*About this task*
In your reply, reproduce every line of the data without any alteration.

*Provided records*
####################
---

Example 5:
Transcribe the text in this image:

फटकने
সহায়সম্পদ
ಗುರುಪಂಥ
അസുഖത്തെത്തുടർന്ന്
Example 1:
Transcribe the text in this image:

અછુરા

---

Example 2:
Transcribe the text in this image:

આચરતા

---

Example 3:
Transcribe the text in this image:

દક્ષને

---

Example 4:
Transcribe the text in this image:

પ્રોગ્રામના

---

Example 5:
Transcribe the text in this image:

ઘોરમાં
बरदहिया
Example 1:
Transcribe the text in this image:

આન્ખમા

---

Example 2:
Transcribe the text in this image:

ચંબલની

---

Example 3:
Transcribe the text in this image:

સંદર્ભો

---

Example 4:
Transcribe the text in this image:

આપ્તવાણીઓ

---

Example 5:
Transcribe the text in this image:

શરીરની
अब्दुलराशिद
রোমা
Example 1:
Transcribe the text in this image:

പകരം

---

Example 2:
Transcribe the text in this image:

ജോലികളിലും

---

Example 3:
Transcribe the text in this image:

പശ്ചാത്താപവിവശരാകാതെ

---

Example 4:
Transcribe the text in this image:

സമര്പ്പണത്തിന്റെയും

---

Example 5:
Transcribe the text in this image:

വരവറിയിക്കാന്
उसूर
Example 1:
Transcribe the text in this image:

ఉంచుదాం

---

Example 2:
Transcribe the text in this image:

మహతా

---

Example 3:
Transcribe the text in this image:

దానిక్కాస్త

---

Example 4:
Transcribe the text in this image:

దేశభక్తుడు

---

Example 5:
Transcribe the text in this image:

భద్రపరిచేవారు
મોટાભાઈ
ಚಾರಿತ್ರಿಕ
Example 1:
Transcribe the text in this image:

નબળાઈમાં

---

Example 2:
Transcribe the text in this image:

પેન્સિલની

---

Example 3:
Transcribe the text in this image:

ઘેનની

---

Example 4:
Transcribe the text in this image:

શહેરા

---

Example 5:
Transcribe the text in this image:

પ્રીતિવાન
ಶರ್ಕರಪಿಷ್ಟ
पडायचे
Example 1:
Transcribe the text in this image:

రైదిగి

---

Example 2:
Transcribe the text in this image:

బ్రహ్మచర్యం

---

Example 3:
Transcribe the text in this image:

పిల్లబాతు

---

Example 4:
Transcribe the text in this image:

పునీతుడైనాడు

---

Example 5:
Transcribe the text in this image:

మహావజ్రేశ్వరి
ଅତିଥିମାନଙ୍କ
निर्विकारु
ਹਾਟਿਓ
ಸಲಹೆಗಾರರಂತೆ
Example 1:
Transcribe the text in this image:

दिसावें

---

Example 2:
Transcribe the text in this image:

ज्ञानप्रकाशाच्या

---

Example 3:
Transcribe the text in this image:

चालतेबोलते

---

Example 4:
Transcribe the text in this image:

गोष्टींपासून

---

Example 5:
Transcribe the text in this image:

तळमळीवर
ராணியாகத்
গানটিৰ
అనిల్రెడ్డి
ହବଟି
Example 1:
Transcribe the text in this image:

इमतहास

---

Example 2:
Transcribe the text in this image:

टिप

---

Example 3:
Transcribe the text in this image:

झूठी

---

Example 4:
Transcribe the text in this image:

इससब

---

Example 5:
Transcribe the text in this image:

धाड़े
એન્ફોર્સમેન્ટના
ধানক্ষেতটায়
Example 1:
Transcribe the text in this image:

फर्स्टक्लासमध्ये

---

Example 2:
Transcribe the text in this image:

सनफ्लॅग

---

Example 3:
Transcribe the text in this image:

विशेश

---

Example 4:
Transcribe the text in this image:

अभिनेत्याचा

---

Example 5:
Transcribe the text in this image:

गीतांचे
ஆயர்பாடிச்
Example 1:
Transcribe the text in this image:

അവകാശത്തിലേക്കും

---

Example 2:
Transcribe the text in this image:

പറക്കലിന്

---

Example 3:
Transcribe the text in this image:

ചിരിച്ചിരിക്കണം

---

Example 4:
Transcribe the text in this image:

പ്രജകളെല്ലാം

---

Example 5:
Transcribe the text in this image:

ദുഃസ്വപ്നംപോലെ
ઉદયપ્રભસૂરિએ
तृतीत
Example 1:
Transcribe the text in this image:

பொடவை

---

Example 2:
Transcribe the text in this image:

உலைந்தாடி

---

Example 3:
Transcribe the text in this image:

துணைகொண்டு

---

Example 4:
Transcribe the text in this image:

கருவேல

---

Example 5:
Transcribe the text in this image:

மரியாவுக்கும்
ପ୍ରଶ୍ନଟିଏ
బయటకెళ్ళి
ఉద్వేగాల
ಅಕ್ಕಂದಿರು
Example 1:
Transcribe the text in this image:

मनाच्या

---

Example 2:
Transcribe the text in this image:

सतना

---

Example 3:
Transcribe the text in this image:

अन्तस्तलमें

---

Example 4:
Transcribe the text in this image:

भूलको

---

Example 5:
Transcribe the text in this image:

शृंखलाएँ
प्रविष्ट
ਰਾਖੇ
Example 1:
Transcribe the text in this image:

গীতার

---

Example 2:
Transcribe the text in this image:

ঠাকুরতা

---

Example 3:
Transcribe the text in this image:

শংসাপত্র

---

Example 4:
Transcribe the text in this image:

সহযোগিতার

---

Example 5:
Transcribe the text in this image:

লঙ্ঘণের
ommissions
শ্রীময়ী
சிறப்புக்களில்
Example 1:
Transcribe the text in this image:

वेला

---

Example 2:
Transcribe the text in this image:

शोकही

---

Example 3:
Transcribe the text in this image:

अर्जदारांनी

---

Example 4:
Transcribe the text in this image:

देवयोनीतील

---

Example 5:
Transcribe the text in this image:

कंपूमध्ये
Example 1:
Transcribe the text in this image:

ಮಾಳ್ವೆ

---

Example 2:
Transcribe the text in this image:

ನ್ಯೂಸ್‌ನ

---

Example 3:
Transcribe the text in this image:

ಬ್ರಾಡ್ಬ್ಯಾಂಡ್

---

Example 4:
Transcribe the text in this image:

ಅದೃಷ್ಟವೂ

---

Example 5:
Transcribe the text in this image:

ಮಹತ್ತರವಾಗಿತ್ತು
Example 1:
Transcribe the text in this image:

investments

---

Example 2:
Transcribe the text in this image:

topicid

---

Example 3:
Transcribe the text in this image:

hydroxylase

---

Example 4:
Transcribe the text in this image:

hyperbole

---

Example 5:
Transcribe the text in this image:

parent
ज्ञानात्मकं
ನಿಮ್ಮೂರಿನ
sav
####################
*Answer to the exercise*
---

Example 5:
Transcribe the text in this image:

फटकने
সহায়সম্পদ
ಗುರುಪಂಥ
അസുഖത്തെത്തുടർന്ന്
Example 1:
Transcribe the text in this image:

અછુરા

---

Example 2:
Transcribe the text in this image:

આચરતા

---

Example 3:
Transcribe the text in this image:

દક્ષને

---

Example 4:
Transcribe the text in this image:

પ્રોગ્રામના

---

Example 5:
Transcribe the text in this image:

ઘોરમાં
बरदहिया
Example 1:
Transcribe the text in this image:

આન્ખમા

---

Example 2:
Transcribe the text in this image:

ચંબલની

---

Example 3:
Transcribe the text in this image:

સંદર્ભો

---

Example 4:
Transcribe the text in this image:

આપ્તવાણીઓ

---

Example 5:
Transcribe the text in this image:

શરીરની
अब्दुलराशिद
রোমা
Example 1:
Transcribe the text in this image:

പകരം

---

Example 2:
Transcribe the text in this image:

ജോലികളിലും

---

Example 3:
Transcribe the text in this image:

പശ്ചാത്താപവിവശരാകാതെ

---

Example 4:
Transcribe the text in this image:

സമര്പ്പണത്തിന്റെയും

---

Example 5:
Transcribe the text in this image:

വരവറിയിക്കാന്
उसूर
Example 1:
Transcribe the text in this image:

ఉంచుదాం

---

Example 2:
Transcribe the text in this image:

మహతా

---

Example 3:
Transcribe the text in this image:

దానిక్కాస్త

---

Example 4:
Transcribe the text in this image:

దేశభక్తుడు

---

Example 5:
Transcribe the text in this image:

భద్రపరిచేవారు
મોટાભાઈ
ಚಾರಿತ್ರಿಕ
Example 1:
Transcribe the text in this image:

નબળાઈમાં

---

Example 2:
Transcribe the text in this image:

પેન્સિલની

---

Example 3:
Transcribe the text in this image:

ઘેનની

---

Example 4:
Transcribe the text in this image:

શહેરા

---

Example 5:
Transcribe the text in this image:

પ્રીતિવાન
ಶರ್ಕರಪಿಷ್ಟ
पडायचे
Example 1:
Transcribe the text in this image:

రైదిగి

---

Example 2:
Transcribe the text in this image:

బ్రహ్మచర్యం

---

Example 3:
Transcribe the text in this image:

పిల్లబాతు

---

Example 4:
Transcribe the text in this image:

పునీతుడైనాడు

---

Example 5:
Transcribe the text in this image:

మహావజ్రేశ్వరి
ଅତିଥିମାନଙ୍କ
निर्विकारु
ਹਾਟਿਓ
ಸಲಹೆಗಾರರಂತೆ
Example 1:
Transcribe the text in this image:

दिसावें

---

Example 2:
Transcribe the text in this image:

ज्ञानप्रकाशाच्या

---

Example 3:
Transcribe the text in this image:

चालतेबोलते

---

Example 4:
Transcribe the text in this image:

गोष्टींपासून

---

Example 5:
Transcribe the text in this image:

तळमळीवर
ராணியாகத்
গানটিৰ
అనిల్రెడ్డి
ହବଟି
Example 1:
Transcribe the text in this image:

इमतहास

---

Example 2:
Transcribe the text in this image:

टिप

---

Example 3:
Transcribe the text in this image:

झूठी

---

Example 4:
Transcribe the text in this image:

इससब

---

Example 5:
Transcribe the text in this image:

धाड़े
એન્ફોર્સમેન્ટના
ধানক্ষেতটায়
Example 1:
Transcribe the text in this image:

फर्स्टक्लासमध्ये

---

Example 2:
Transcribe the text in this image:

सनफ्लॅग

---

Example 3:
Transcribe the text in this image:

विशेश

---

Example 4:
Transcribe the text in this image:

अभिनेत्याचा

---

Example 5:
Transcribe the text in this image:

गीतांचे
ஆயர்பாடிச்
Example 1:
Transcribe the text in this image:

അവകാശത്തിലേക്കും

---

Example 2:
Transcribe the text in this image:

പറക്കലിന്

---

Example 3:
Transcribe the text in this image:

ചിരിച്ചിരിക്കണം

---

Example 4:
Transcribe the text in this image:

പ്രജകളെല്ലാം

---

Example 5:
Transcribe the text in this image:

ദുഃസ്വപ്നംപോലെ
ઉદયપ્રભસૂરિએ
तृतीत
Example 1:
Transcribe the text in this image:

பொடவை

---

Example 2:
Transcribe the text in this image:

உலைந்தாடி

---

Example 3:
Transcribe the text in this image:

துணைகொண்டு

---

Example 4:
Transcribe the text in this image:

கருவேல

---

Example 5:
Transcribe the text in this image:

மரியாவுக்கும்
ପ୍ରଶ୍ନଟିଏ
బయటకెళ్ళి
ఉద్వేగాల
ಅಕ್ಕಂದಿರು
Example 1:
Transcribe the text in this image:

मनाच्या

---

Example 2:
Transcribe the text in this image:

सतना

---

Example 3:
Transcribe the text in this image:

अन्तस्तलमें

---

Example 4:
Transcribe the text in this image:

भूलको

---

Example 5:
Transcribe the text in this image:

शृंखलाएँ
प्रविष्ट
ਰਾਖੇ
Example 1:
Transcribe the text in this image:

গীতার

---

Example 2:
Transcribe the text in this image:

ঠাকুরতা

---

Example 3:
Transcribe the text in this image:

শংসাপত্র

---

Example 4:
Transcribe the text in this image:

সহযোগিতার

---

Example 5:
Transcribe the text in this image:

লঙ্ঘণের
ommissions
শ্রীময়ী
சிறப்புக்களில்
Example 1:
Transcribe the text in this image:

वेला

---

Example 2:
Transcribe the text in this image:

शोकही

---

Example 3:
Transcribe the text in this image:

अर्जदारांनी

---

Example 4:
Transcribe the text in this image:

देवयोनीतील

---

Example 5:
Transcribe the text in this image:

कंपूमध्ये
Example 1:
Transcribe the text in this image:

ಮಾಳ್ವೆ

---

Example 2:
Transcribe the text in this image:

ನ್ಯೂಸ್‌ನ

---

Example 3:
Transcribe the text in this image:

ಬ್ರಾಡ್ಬ್ಯಾಂಡ್

---

Example 4:
Transcribe the text in this image:

ಅದೃಷ್ಟವೂ

---

Example 5:
Transcribe the text in this image:

ಮಹತ್ತರವಾಗಿತ್ತು
Example 1:
Transcribe the text in this image:

investments

---

Example 2:
Transcribe the text in this image:

topicid

---

Example 3:
Transcribe the text in this image:

hydroxylase

---

Example 4:
Transcribe the text in this image:

hyperbole

---

Example 5:
Transcribe the text in this image:

parent
ज्ञानात्मकं
ನಿಮ್ಮೂರಿನ
sav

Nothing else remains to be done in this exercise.